What is Sexual Gender Based Violence?
According to the United Nations High Commissioner for Refugees (UNHCR), Sexual and gender-based violence (SGBV) refers to any act that is perpetrated against a person’s will and is based on gender norms and unequal power relationships. It encompasses threats of violence and coercion. It can be physical, emotional, psychological, or sexual in nature, and can take the form of a denial of resources or access to services. It inflicts harm on women, girls, men and boys.
What are some forms of SGBV?
- Physical violence – Any act which causes physical harm as a result of unlawful physical force. It can be a serious or minor assault, deprivation of liberty and even manslaughter.
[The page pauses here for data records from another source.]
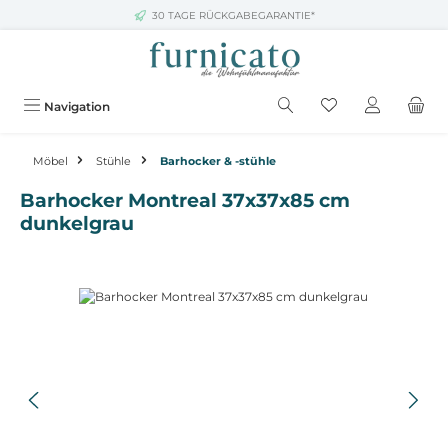
30 TAGE RÜCKGABEGARANTIE*
Zum Hauptinhalt springen
Navigation
Möbel
Stühle
Barhocker & -stühle
Barhocker Montreal 37x37x85 cm
dunkelgrau
Bildergalerie überspringen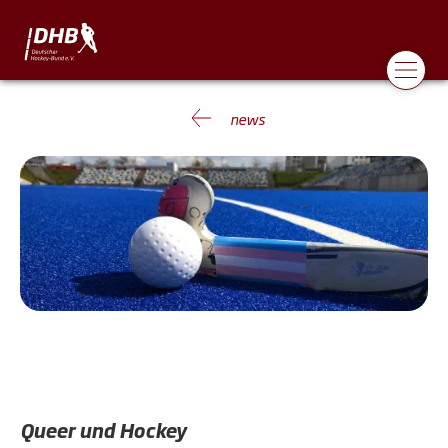
news
Queer und Hockey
- Sexual violence – Any sexual act performed on an individual without their consent. Some examples of such include rape or sexual assault.
- Psychological violence – Any act which causes psychological harm to an individual. For example, coercion, defamation, verbal insult or harassment.
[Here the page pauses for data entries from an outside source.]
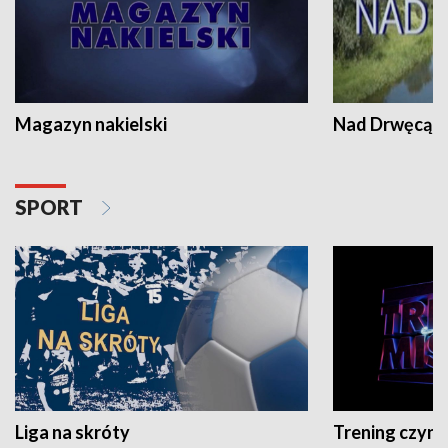
Magazyn nakielski
Nad Drwęcą
SPORT
Liga na skróty
Trening czyni 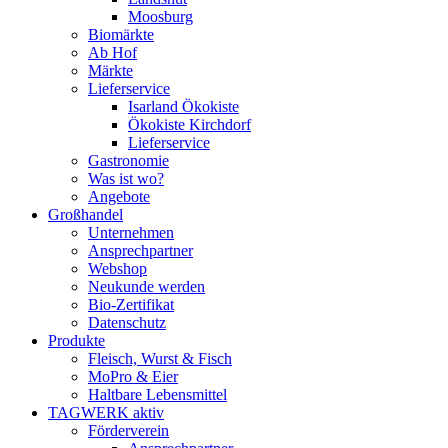
Moosburg
Biomärkte
Ab Hof
Märkte
Lieferservice
Isarland Ökokiste
Ökokiste Kirchdorf
Lieferservice
Gastronomie
Was ist wo?
Angebote
Großhandel
Unternehmen
Ansprechpartner
Webshop
Neukunde werden
Bio-Zertifikat
Datenschutz
Produkte
Fleisch, Wurst & Fisch
MoPro & Eier
Haltbare Lebensmittel
TAGWERK aktiv
Förderverein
- Social Economic violence – Any behavior which causes economic harm to an individual. For example, property damage, restricting access to financial resources, education or the labor market, or not complying with economic responsibilities, such as alimony.
- Cultural violence – It is exemplified by traditions, religion, ideology etc. It can be used to justify or legitimize acts making them feel right or at least not wrong. For example, female genital mutilation (FGM) , early marriage and forced marriages.
What is the role of media in Sexual Gender Based Violence?
The media plays a vital role in raising awareness on sexual gender based violence. It sets the agenda as it has power to dictate what people see and hear. In addition, it molds the minds of many on the various aspects of life such as the effects of violence. It also calls into action the various entities involved in ensuring the better being of the community, for example the building of shelter homes where victims of SGBV can go.
How can we enlighten the community about SGBV?
- Educate children on their rights at a personal level to create assurance that seeks what is best for them.
- Help our children acquire skills on self-defense such as boxing, taekwondo and martial arts,
- By law students sharing their wealth of knowledge with the community to help demystify the language of law.
- Most importantly we need a media that educates and speaks firmly against SGBV and does not camouflage it.
- Above all, parents need to form unbreakable bonds with their children. This allows genuine conversations between the two.
Failure to address this issue will have a significant cost in the future. Numerous studies have shown that children who grow up with violence are more likely to become survivors themselves or perpetrators of violence in the future. Sexual and gender-based violence does not begin with disasters like COVID-19. But the chaos and instability they cause leave women, boys and girls more vulnerable.